Definition: A prime number is a natural number greater than 1 that has no positive divisors other than 1 and itself. The first few prime numbers are {2, 3, 5, 7, 11, ….}.

Examples : 

Input:  n = 11
Output: true

Input:  n = 15
Output: false

Input:  n = 1
Output: false

The idea to solve this problem is to iterate through all the numbers starting from 2 to (N/2) using a for loop and for every number check if it divides N. If we find any number that divides, we return false.

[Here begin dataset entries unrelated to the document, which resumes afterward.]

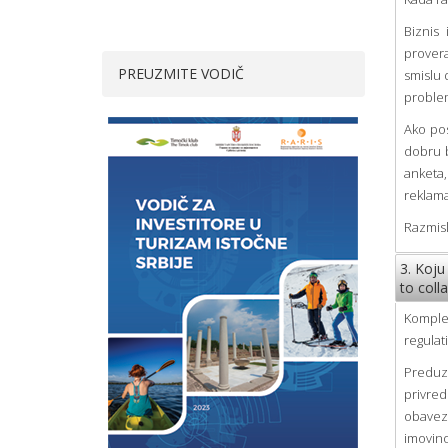
Biznis
provera
PREUZMITE VODIČ
smislu 
problem
Ako po
dobru b
anketa,
reklama
Razmisl
3. Koju
to coll
Komplek
regulati
Preduz
privred
obavez
imovino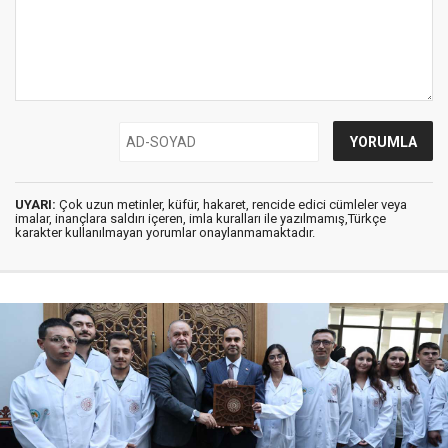
UYARI:
Çok uzun metinler, küfür, hakaret, rencide edici cümleler veya
imalar, inançlara saldırı içeren, imla kuralları ile yazılmamış,Türkçe
karakter kullanılmayan yorumlar onaylanmamaktadır.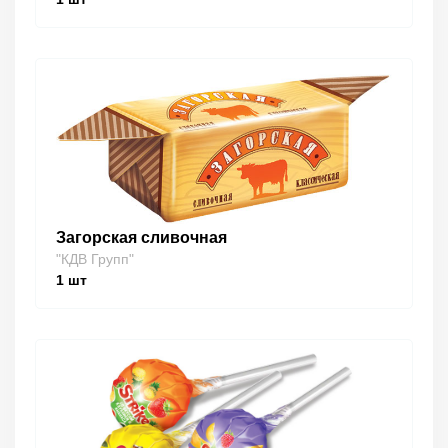
Загорская сливочная
"КДВ Групп"
1
шт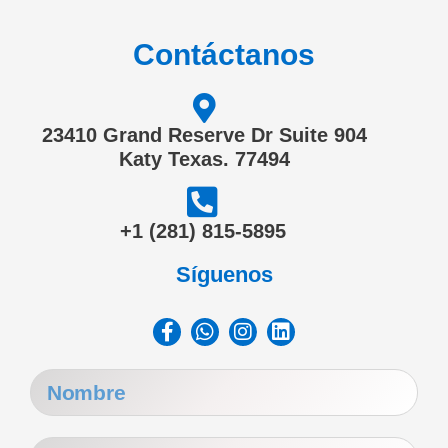
Contáctanos
23410 Grand Reserve Dr Suite 904
Katy Texas. 77494
‎+1 (281) 815-5895
Síguenos
Facebook-
Whatsapp
Instagram
Linkedin
f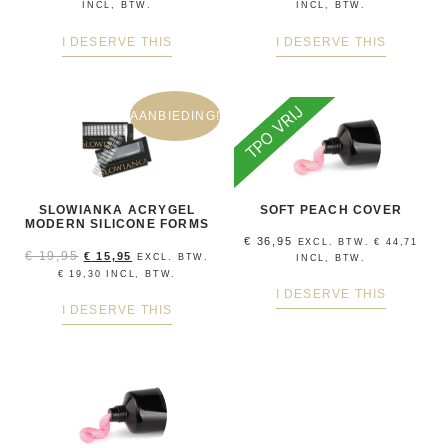
INCL, BTW.
INCL, BTW.
I DESERVE THIS
I DESERVE THIS
TPO VRIJ
AANBIEDING!
SLOWIANKA ACRYGEL
SOFT PEACH COVER
MODERN SILICONE FORMS
€
36,95
EXCL. BTW.
€
44,71
€
19,95
€
15,95
EXCL. BTW.
INCL, BTW.
€
19,30
INCL, BTW.
I DESERVE THIS
I DESERVE THIS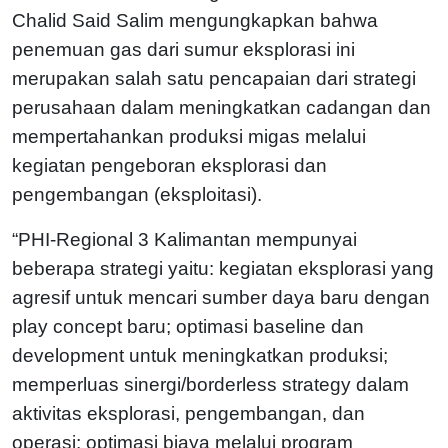
Chalid Said Salim mengungkapkan bahwa
penemuan gas dari sumur eksplorasi ini
merupakan salah satu pencapaian dari strategi
perusahaan dalam meningkatkan cadangan dan
mempertahankan produksi migas melalui
kegiatan pengeboran eksplorasi dan
pengembangan (eksploitasi).
“PHI-Regional 3 Kalimantan mempunyai
beberapa strategi yaitu: kegiatan eksplorasi yang
agresif untuk mencari sumber daya baru dengan
play concept baru; optimasi baseline dan
development untuk meningkatkan produksi;
memperluas sinergi/borderless strategy dalam
aktivitas eksplorasi, pengembangan, dan
operasi; optimasi biaya melalui program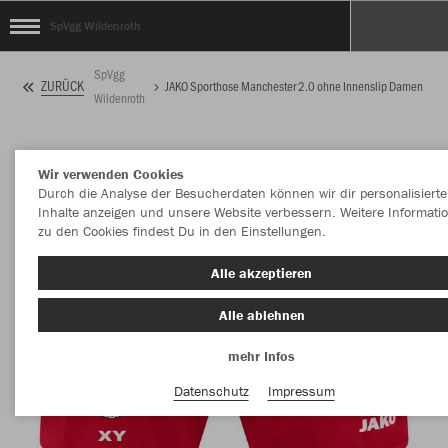
SpVgg Wildenroth
SpVgg
ZURÜCK
JAKO Sporthose Manchester 2.0 ohne Innenslip Damen
Wildenroth
Wir verwenden Cookies
Durch die Analyse der Besucherdaten können wir dir personalisierte
Inhalte anzeigen und unsere Website verbessern. Weitere Informati
zu den Cookies findest Du in den Einstellungen.
Alle akzeptieren
Alle ablehnen
mehr Infos
Datenschutz
Impressum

If we did not find any number between 2 and N/2 which divides N then it means that N is prime and we will return True.

Below is the Python program to check if a number is prime: 

# Python program to check if
# given number is prime or not

num = 11

# If given number is greater than 1
if num > 1:

	# Iterate from 2 to n / 2
	for i in range(2, int(num/2)+1):

		# If num is divisible by any number between
		# 2 and n / 2, it is not prime
		if (num % i) == 0:
			print(num, "is not a prime number")
			break
	else:
		print(num, "is a prime number")

else:
	print(num, "is not a prime number")

Output

11 is a prime number

Optimized Method 

We can do the following optimizations: 

1. Instead of checking till n, we can check till √n because a larger factor of n must be a multiple of a smaller factor that has been already checked.
2. The algorithm can be improved further by observing that all primes are of the form 6k ± 1, with the exception of 2 and 3. This is because all integers can be expressed as (6k + i) for some integer k and for i = ?1, 0, 1, 2, 3, or 4; 2 divides (6k + 0), (6k + 2), (6k + 4); and 3 divides (6k + 3). So a more efficient method is to test if n is divisible by 2 or 3, then to check through all the numbers of form 6k ± 1. (Source: wikipedia)

Now lets see the code for the first optimization method ( i.e. checking till √n )

from math import sqrt
# n is the number to be check whether it is prime or not
n = 1

# no lets check from 2 to sqrt(n)
# if we found any facto then we can print as not a prime number

# this flag maintains status whether the n is prime or not
prime_flag = 0

if(n > 1):
	for i in range(2, int(sqrt(n)) + 1):
		if (n % i == 0):
			prime_flag = 1
			break
	if (prime_flag == 0):
		print("true")
	else:
		print("false")
else:
	print("false")

Output

false